Walid also said that Mohamed Youssef Barakat, a neighbour of his in his forties from Walid's home village, who was locked up in the same prison, died of hunger and the poor prison conditions. Walid learned of his death hours after leaving the detention centre.

The Euro-Med Monitor's legal researcher, Youssef Salem, held the Libyan government responsible for all the abusive practices that take place inside the prisons and detention centers it runs, according to the statement it issued.

Meanwhile, Baynana did not receive a response to inquiries it sent to Muhammad Hammouda, the official media spokesperson for the GNA in Tripoli, on the detention and torture of migrants.
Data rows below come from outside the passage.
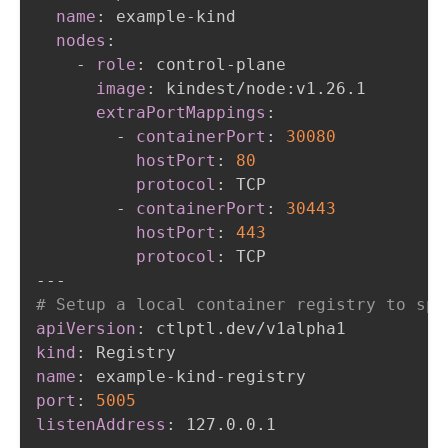
name
:
 example
-
kind

nodes
:
-
role
:
 control
-
plane

image
:
 kindest/node
:
v1.26.1

extraPortMappings
:
-
containerPort
:
30080
hostPort
:
80
protocol
:
 TCP

-
containerPort
:
30443
hostPort
:
443
protocol
:
---
# Setup a local container registry to spe
apiVersion
:
kind
:
name
:
 example
-
kind
-
port
:
5005
listenAddress
:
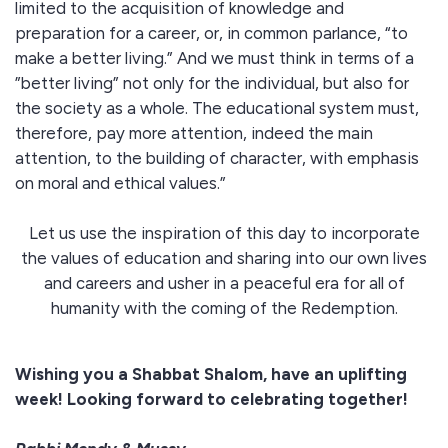
limited to the acquisition of knowledge and
preparation for a career, or, in common parlance, “to
make a better living.” And we must think in terms of a
”better living” not only for the individual, but also for
the society as a whole. The educational system must,
therefore, pay more attention, indeed the main
attention, to the building of character, with emphasis
on moral and ethical values.”
Let us use the inspiration of this day to incorporate
the values of education and sharing into our own lives
and careers and usher in a peaceful era for all of
humanity with the coming of the Redemption.
Wishing you a Shabbat Shalom, have an uplifting
week! Looking forward to celebrating together!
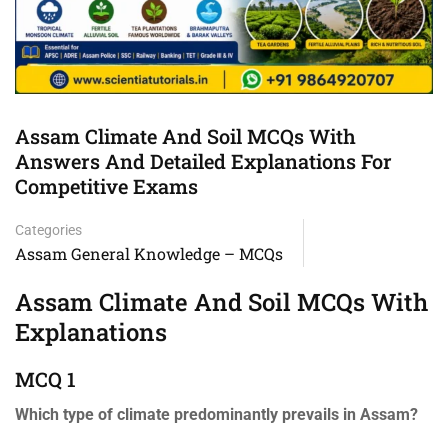
Assam Climate And Soil MCQs With
Answers And Detailed Explanations For
Competitive Exams
Categories
Assam General Knowledge – MCQs
Assam Climate And Soil MCQs With
Explanations
MCQ 1
Which type of climate predominantly prevails in Assam?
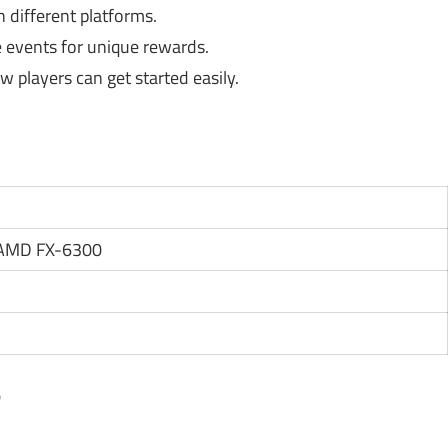
 different platforms.
e events for unique rewards.
w players can get started easily.
r AMD FX-6300
?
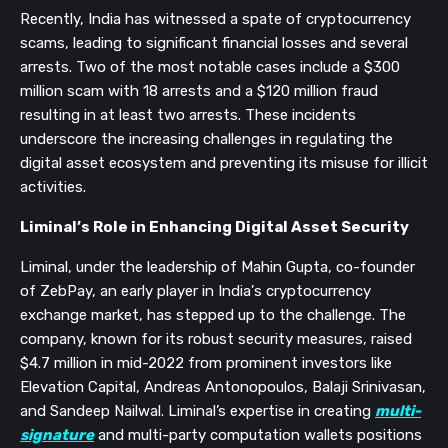
Recently, India has witnessed a spate of cryptocurrency
scams, leading to significant financial losses and several
arrests. Two of the most notable cases include a $300
million scam with 18 arrests and a $120 million fraud
resulting in at least two arrests. These incidents
underscore the increasing challenges in regulating the
digital asset ecosystem and preventing its misuse for illicit
activities.
Liminal’s Role in Enhancing Digital Asset Security
Liminal, under the leadership of Mahin Gupta, co-founder
of ZebPay, an early player in India's cryptocurrency
exchange market, has stepped up to the challenge. The
company, known for its robust security measures, raised
$4.7 million in mid-2022 from prominent investors like
Elevation Capital, Andreas Antonopoulos, Balaji Srinivasan,
and Sandeep Nailwal. Liminal’s expertise in creating
multi-
signature
and multi-party computation wallets positions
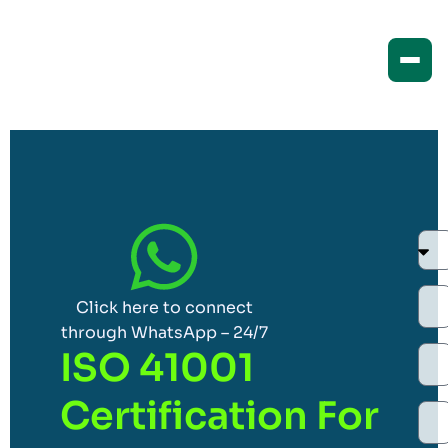
Click here to connect
through WhatsApp – 24/7
ISO 41001
Certification For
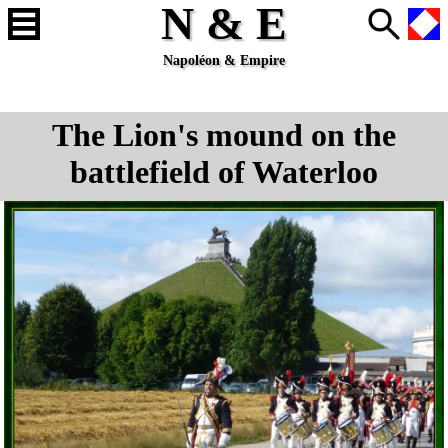
N & E
Napoléon & Empire
The Lion's mound on the
battlefield of Waterloo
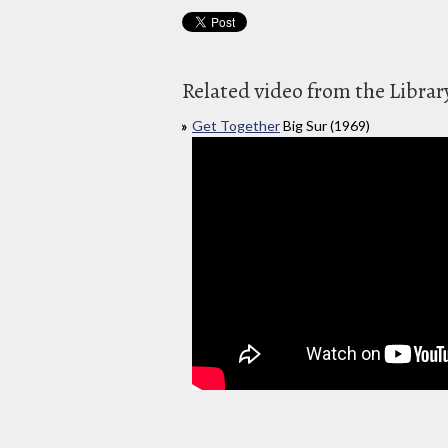
Related video from the Librar
Get Together
Big Sur (1969)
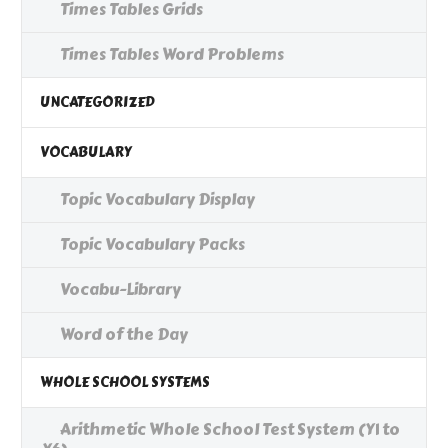
Times Tables Grids
Times Tables Word Problems
UNCATEGORIZED
VOCABULARY
Topic Vocabulary Display
Topic Vocabulary Packs
Vocabu-Library
Word of the Day
WHOLE SCHOOL SYSTEMS
Arithmetic Whole School Test System (Y1 to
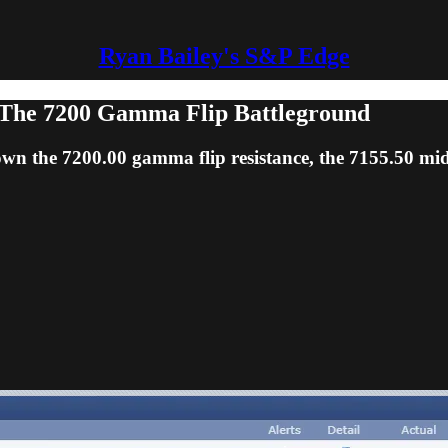
Ryan Bailey's S&P Edge
The 7200 Gamma Flip Battleground
own the 7200.00 gamma flip resistance, the 7155.50 mi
European cooperation with Libya

In a report [9] issued in July, Amnesty International accused European countries of complicity in these human rights violations, for helping the Libyan Coast Guard intercept people at sea and putting them in detention in Libya, while fully aware of the suffering these migrants face there. The organization called on Europe to end its cooperation with Libya on everything related to the field of migration and border control.

In the July 15 report titled “No one will look for you’: Forcibly returned from sea to abusive detention in Libya [10],” the organization documented arbitrary arrest, systematic torture, sexual violence for food, forced labor, and exploitation during the first six months of 2021. The report detailed the experiences of 53 refugees and migrants who were detained in centres officially controlled by the Libyan Anti-Illegal Migration Authority.

The researcher Gonzalez-Paramo said:

الاتحاد الأوروبي مسؤول عن همجية ليبيا بشكل مباشر أو من خلال غض النظر عن أفعالها، حيث يتم تمويل الجماعات المسلحة التي تستفيد من المهاجرين، والتواطؤ مع هذه الجرائم يمرّ دون عقاب، بسبب استحالة المطالبة بالمسؤوليات والمساءلة في ديناميات إعادة التوطين أو الاستعانة بمصادر خارجية لمراقبة الهجرة.

 The EU is responsible for Libya’s barbarism directly or by turning a blind eye to its actions, as armed groups that profit from migrants are funded, and complicity in these crimes go unpunished, due to the impossibility of claiming responsibilities and accountability in the resettlement dynamics or outsourcing migration control.

Migrant trafficking

For smugglers to release detained migrants from prisons, the prices they charged varied by the prisons they're held in. According to migrants’ testimonies, the price for release from Ghouta al-Shaal Prison, for example, is 1200 USD, while it is 600 USD for Ain Zara Prison, and 800 USD for Abu Salim Prison.

Walid confirmed to Baynana magazine that he and his colleagues paid 850 USD per person to local agents in the prison and those linked to smugglers and prison officials in exchange for their release, describing “the issue as akin to human trafficking mafias.”

As for 17-year-old Ahmed, his father and brother went out of their way to pay the 1200 USD to get him out of prison, and, to this day, he is still receiving treatment in Tripoli to recover from the inhumane conditions he was subjected to during his detention in Libyan prisons.